- [TASK REQUIREMENTS] Please lay out everything below from the line containing "Segment every instance" down to the line containing "47L165 45L162 40H156L153" as a Markdown table with the columns Number and Line. Skip blank lines and leave the pictures out.

[Stored records]
..............................
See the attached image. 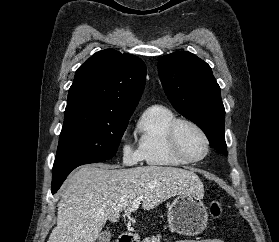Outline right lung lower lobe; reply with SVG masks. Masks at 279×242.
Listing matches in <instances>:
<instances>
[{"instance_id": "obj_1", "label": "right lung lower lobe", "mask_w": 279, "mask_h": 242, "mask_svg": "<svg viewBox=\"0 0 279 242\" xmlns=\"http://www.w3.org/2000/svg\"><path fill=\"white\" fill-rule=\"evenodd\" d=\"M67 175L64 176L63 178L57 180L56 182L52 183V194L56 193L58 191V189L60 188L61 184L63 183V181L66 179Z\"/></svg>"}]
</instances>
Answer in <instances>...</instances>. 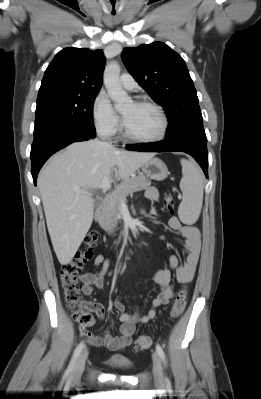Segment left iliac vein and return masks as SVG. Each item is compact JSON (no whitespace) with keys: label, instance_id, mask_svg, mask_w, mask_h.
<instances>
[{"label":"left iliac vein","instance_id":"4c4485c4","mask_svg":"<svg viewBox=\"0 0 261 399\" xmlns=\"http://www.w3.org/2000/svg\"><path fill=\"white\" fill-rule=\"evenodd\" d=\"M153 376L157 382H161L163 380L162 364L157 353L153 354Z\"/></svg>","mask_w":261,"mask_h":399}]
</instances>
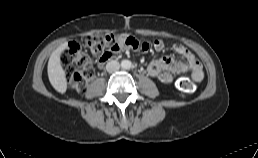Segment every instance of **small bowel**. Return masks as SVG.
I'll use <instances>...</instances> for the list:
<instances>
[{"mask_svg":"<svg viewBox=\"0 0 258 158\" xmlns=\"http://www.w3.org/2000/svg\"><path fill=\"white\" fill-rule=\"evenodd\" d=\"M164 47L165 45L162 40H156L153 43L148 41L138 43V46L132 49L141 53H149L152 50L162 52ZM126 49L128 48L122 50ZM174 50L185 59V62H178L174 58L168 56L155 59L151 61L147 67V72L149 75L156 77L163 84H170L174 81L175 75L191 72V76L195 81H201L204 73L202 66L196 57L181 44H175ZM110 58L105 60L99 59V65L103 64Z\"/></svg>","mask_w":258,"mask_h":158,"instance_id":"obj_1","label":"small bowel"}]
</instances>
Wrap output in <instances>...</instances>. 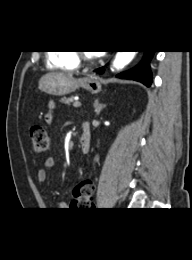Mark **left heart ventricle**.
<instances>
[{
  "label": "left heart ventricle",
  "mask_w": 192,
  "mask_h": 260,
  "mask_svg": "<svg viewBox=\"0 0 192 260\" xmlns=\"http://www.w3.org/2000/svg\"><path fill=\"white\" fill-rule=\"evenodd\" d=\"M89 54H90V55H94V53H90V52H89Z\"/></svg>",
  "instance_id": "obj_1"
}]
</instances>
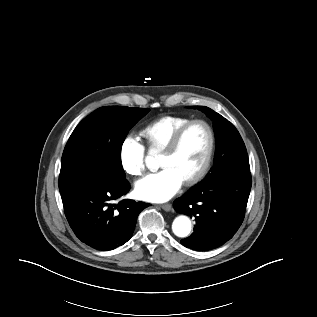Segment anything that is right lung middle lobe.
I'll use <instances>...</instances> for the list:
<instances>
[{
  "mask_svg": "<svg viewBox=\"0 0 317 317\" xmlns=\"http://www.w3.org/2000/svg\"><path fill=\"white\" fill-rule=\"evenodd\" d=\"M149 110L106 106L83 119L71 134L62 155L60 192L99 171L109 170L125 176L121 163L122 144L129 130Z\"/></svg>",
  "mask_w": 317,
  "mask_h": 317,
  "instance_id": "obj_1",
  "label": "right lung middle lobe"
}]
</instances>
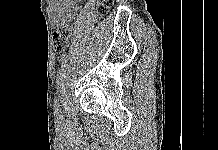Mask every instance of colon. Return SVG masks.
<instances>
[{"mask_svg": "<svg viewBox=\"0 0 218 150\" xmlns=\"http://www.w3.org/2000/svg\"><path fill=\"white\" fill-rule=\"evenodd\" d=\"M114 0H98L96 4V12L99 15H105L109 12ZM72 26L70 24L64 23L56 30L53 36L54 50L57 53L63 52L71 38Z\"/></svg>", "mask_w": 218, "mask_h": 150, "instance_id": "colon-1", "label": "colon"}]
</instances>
..............................
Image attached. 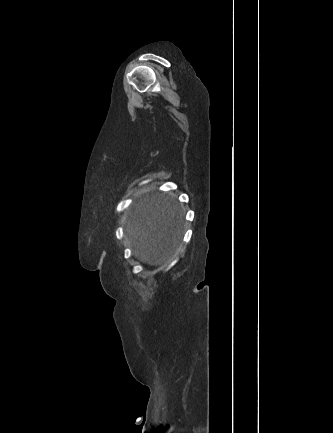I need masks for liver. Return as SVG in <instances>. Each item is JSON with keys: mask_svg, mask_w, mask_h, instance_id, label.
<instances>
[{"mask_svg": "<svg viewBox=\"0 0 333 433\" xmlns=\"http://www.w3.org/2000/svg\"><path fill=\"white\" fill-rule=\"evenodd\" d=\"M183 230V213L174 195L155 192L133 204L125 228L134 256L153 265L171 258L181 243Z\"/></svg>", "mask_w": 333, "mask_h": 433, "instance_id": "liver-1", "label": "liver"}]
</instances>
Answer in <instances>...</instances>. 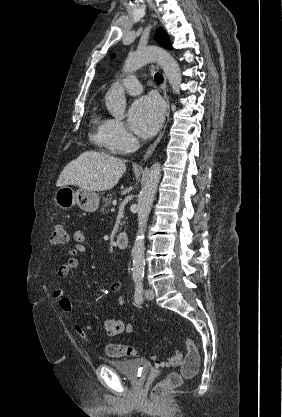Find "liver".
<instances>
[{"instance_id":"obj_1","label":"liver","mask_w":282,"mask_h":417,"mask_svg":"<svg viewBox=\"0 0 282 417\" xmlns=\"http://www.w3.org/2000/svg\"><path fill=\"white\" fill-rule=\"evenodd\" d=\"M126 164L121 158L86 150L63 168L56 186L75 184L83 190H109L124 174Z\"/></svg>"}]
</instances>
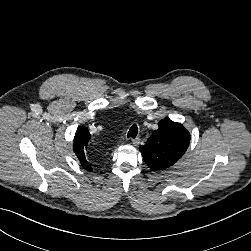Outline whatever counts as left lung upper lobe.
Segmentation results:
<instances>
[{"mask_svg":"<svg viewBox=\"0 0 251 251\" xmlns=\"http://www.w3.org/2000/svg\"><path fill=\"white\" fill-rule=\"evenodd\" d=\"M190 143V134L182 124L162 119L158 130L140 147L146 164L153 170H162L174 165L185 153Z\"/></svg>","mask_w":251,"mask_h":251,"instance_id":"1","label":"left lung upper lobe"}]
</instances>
..............................
- [SOLUTION TO THIS PROBLEM]
| Number | Line |
|---|---|
| 1 | Segment every instance of **small bowel**. Return masks as SVG. |
| 2 | I'll use <instances>...</instances> for the list: |
| 3 | <instances> |
| 4 | [{"mask_svg":"<svg viewBox=\"0 0 258 158\" xmlns=\"http://www.w3.org/2000/svg\"><path fill=\"white\" fill-rule=\"evenodd\" d=\"M164 47L165 45L162 40H156L153 43L148 41L138 43V46L132 49L141 53H149L152 50L162 52ZM126 49L128 48L122 50ZM174 50L185 59V62H178L174 58L168 56L155 59L151 61L147 67V72L149 75L156 77L163 84H170L174 81L175 75L191 72V76L195 81H201L204 73L202 66L196 57L181 44H175ZM110 58L105 60L99 59V65L103 64Z\"/></svg>","mask_w":258,"mask_h":158,"instance_id":"obj_1","label":"small bowel"}] |